Cancerous cells are frequently found circulating in the blood yet this does not indicate generalized cancer. While the organism defends itself successfully at the systemic level against cancerous cells, the cancer can still progress at the lower level of the tissues. The loss at this low level of an effective defense, principally primary or allergic, which is still persistent at the systemic level, explains why the cancerous cells invade the tissues. A test indicating the presence or absence of any immunological reaction would consequently have value only when related to hierarchic levels. It must furnish indications only of what is happening at a specific level. The nature of the immunological reaction in cancer is also different from the reaction in other conditions. Defense capacity—natural defense capacity— at different levels is lost as the respective level participates in the disease. This is in distinction to the immunological processes in other conditions in which the normal individual lacks specific immune bodies. An immunological test for cancer would have to reveal the loss of a previously existing defense mechanism rather than the appearance of an immunological response. This loss can be revealed in different ways. In one, the response to a cancerous antigen is investigated, and its lack would indicate the existence of a cancerous condition at this level.

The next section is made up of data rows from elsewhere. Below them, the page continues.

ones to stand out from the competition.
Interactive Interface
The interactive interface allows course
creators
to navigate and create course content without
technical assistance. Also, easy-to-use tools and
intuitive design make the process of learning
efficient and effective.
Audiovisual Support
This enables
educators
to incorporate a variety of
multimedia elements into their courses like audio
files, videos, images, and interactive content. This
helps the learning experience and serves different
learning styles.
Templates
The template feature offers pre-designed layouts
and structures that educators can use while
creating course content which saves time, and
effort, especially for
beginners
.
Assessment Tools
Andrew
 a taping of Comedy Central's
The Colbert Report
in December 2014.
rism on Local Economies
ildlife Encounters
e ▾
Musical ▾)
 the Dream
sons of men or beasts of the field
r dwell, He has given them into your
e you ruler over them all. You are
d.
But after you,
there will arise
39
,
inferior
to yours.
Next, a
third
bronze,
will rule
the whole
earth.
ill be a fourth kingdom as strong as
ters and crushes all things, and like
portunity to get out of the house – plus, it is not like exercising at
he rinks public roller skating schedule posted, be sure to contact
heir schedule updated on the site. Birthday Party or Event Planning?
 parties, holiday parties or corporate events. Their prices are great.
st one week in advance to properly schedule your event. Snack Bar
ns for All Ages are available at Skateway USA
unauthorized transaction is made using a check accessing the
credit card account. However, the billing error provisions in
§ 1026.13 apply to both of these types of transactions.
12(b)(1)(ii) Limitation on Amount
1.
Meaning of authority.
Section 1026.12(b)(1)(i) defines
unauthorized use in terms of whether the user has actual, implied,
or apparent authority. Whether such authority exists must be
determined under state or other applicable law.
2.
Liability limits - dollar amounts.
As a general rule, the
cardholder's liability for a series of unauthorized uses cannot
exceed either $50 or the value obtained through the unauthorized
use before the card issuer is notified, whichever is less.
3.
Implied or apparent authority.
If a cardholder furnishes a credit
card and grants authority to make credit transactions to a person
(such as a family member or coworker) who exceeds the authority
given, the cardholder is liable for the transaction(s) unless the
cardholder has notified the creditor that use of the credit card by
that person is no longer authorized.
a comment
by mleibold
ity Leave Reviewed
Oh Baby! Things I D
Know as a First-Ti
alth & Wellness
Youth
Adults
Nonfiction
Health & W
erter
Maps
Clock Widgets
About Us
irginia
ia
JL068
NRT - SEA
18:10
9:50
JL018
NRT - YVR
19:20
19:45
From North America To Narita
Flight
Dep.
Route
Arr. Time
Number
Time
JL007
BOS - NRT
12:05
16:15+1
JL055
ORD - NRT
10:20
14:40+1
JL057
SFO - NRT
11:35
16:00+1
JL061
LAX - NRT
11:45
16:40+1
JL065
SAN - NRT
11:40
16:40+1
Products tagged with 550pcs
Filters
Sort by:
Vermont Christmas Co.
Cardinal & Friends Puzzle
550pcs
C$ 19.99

In a study now in progress, we utilize pooled human tumoral tissues as antigen, and try to see if an allergic reaction can be induced with it, in two administrations, sensitizing and trigger. Two intradermic injections at the same site are made 12 days apart. They induce an allergic reaction in normal individuals, but are without effect in patients with active malignancy. If the effect is negative, a third injection is given 15 days later. A similar test is made for the conjunctiva, with sensitizing and trigger instillations of a similar antigen. No allergic reaction indicates a positive result, while a reaction is considered to be normal.

Another test which we are studying is based on the same lack of efficient defense mechanism at the tissue level. Such a lack of defense would permit a cancerous antigen to be present without the body offering a sufficiently effective defense against it. The presence of such an antigen in the tissues is revealed by inducing an allergic reaction, through the administration of specific coagulant antibodies. Sera of guinea pigs injected with pooled human tumors and having a high precipitin content are used in intradermic injections or in eye instillation. An immediate reaction indicates a positive result. As control, we use normal guinea pig sera. The studies are now in progress and the diagnostic value of these tests will be reported in a later publication.

Circulating Cancer Cells And Surgery

These immunological considerations have appeared important in considering a problem related to the use of surgery in cancer. The existence of a veritable flow of cancerous cells in the general circulation, largely induced by the manipulations inherent in operative procedures, has produced grave doubts as to the value of the measures taken by surgeons to prevent local spread of cancerous cells through the surgical act itself. Paradoxically, however, these precautions have been followed by good clinical results. Analysis from the point of view of the defense mechanism involved can clearly explain this situation. In the invasive phase, the systemic defense mechanism is still adequate to insure destruction of cancerous cells which get into the blood. This is not true at the level of the interstitial formations, that is, at the tissular level, where such defense means are failing. The real danger during surgery consequently is not so much the presence of cancer cells in the blood, since the blood can still take care of them, but the spread of these cells at the tissular level where the defense capacity has been lost, and where a cancerous cell consequenUy has every chance not only to remain alive but also to grow.

The independence of the defense mechanism at different levels also must be taken into account in explaining the differences in the events which follow the appearance of a spontaneous tumor and those which occur after experimental tumor transplantation.